Eating the stuff for a few days really does "reduce transit time" as the label so delicately puts things. Curious about why that might be, I tried to find more information about their star player in their lineup of probiotics (fancy name for "nice bacteria"), Bifidus Regularis. The one teensy little slightly disturbing thing in all the smooth berry taste and lovely nature-green packaging is the tiny "TM" after the name of this organism.

Dannon is very cagey about what Bifidus Regularis (don't forget the TM mark) is, except a strain of probiotic bacteria that were "selected" by "specialists" at Dannon. Now, to the best of my knowledge, the only organisms that bear a TM mark after their scientific names, the only organisms that can be trademarked, period, are genetically modified organisms. I could be wrong about that. This could be a strain specially picked out of culture after culture. But can something that exists in nature be patented? There is something I should find out more about.

Now, I'm not fanatically opposed to GMOs myself, but I know some folks are, and personally, I'd like to know more about what it is that I'm eating and why this particular food has this particular "transit time" effect. Currently there are those in the American political scene who would like to actually reduce the information on food labels, with the presumptuous and patronizing excuse that people might be "confused" by too much information. In this context, "confused" translates to "informed about things they might be worried about." So I have no high hopes that Dannon's labels nor even their website might carry more information about their bacterial superstar than what is there already.

Dannon "specialists" care to comment?

Yah, I didn't think so.

UPDATE: Found a PDF on the website aimed at health professionals that has a better explanation of what bifidobacterium can do for "transit time," here: For Health Care Professionals.
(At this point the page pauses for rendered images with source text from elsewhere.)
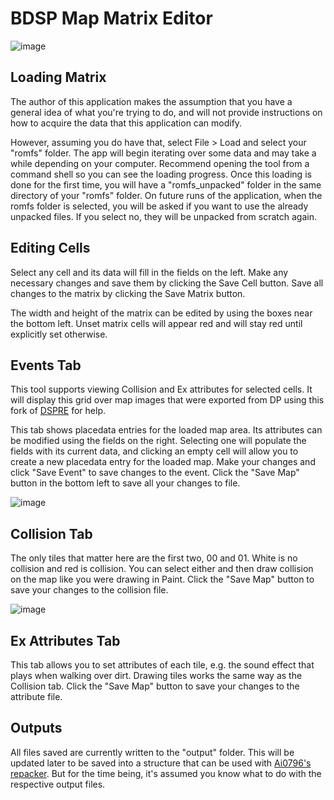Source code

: # BDSP Map Matrix Editor

![image](https://user-images.githubusercontent.com/56665250/182005464-a3796ef5-e51b-4d5e-a76b-422e6dc33e0b.png)

## Loading Matrix

The author of this application makes the assumption that you have a general idea of what you're trying to do, and will not provide instructions on how to acquire the data that this application can modify.

However, assuming you do have that, select File > Load and select your "romfs" folder. The app will begin iterating over some data and may take a while depending on your computer. Recommend opening the tool from a command shell so you can see the loading progress. Once this loading is done for the first time, you will have a "romfs_unpacked" folder in the same directory of your "romfs" folder. On future runs of the application, when the romfs folder is selected, you will be asked if you want to use the already unpacked files. If you select no, they will be unpacked from scratch again.


## Editing Cells

Select any cell and its data will fill in the fields on the left. Make any necessary changes and save them by clicking the Save Cell button.
Save all changes to the matrix by clicking the Save Matrix button.

The width and height of the matrix can be edited by using the boxes near the bottom left. Unset matrix cells will appear red and will stay red until explicitly set otherwise.

## Events Tab

This tool supports viewing Collision and Ex attributes for selected cells. It will display this grid over map images that were exported from DP using this fork of [DSPRE](https://github.com/ycdevbdsp/DS-Pokemon-Rom-Editor) for help. 

This tab shows placedata entries for the loaded map area. Its attributes can be modified using the fields on the right. Selecting one will populate the fields with its current data, and clicking an empty cell will allow you to create a new placedata entry for the loaded map. Make your changes and click "Save Event" to save changes to the event. Click the "Save Map" button in the bottom left to save all your changes to file.

![image](https://user-images.githubusercontent.com/56665250/211706226-2023aa90-1b8c-4c60-a4e9-e6dac6cb6feb.png)

## Collision Tab

The only tiles that  matter here are the first two, 00 and 01. White is no collision and red is collision. You can select either and then draw collision on the map like you were drawing in Paint. Click the "Save Map" button to save your changes to the collision file.

![image](https://user-images.githubusercontent.com/56665250/211705773-0df22ffe-c733-48d2-8adc-72bb2d70da11.png)


## Ex Attributes Tab

This tab allows you to set attributes of each tile, e.g. the sound effect that plays when walking over dirt. Drawing tiles works the same way as the Collision tab. Click the "Save Map" button to save your changes to the attribute file.


## Outputs

All files saved are currently written to the "output" folder. This will be updated later to be saved into a structure that can be used with [Ai0796's repacker](https://github.com/Ai0796/BDSP-Repacker). But for the time being, it's assumed you know what to do with the respective output files.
It also has some cute little graphs to summarize Dannon's own studies on Bifidobacteria animalis DN-173 030 (the little numbers after the scientific name inspire such confidence, do they not?). But it still doesn't explain why Bifidus Regularis has a trademark symbol by it.


Anonymous said...

There's a deconstruction of the term and its taxonomical genesis here:

Anonymous said...

Isn't Bifidus Regularis just a big FART?????

Anonymous said...

One can TM a natural substance if it is carried in a propietary blend, formulation, or administration system. For example, many of the SSRIs have had their patents extended because their respective drug company came out with a sustained release formulation.

Anonymous said...

someone has been posting the link on all the blogs discussing this: I believe this is one of danon's marketers as the site is obviously sponsored by Danon to fend off those curious about whether or not the 'bifidobacteria' in activia is natural occuring or altered a bit by the company. Obviously, any company that claims it can help the digestion of anyone, no matter what their diet, has done a little something unnatural to their concoction. Just ask Danon if its 100% natural - they won't answer. They will tell you its 'safe' and has been approved by the FDA. (big deal)
On a second note, the product is loaded with sugar - fructose syrup and sugar are in the top three ingredients.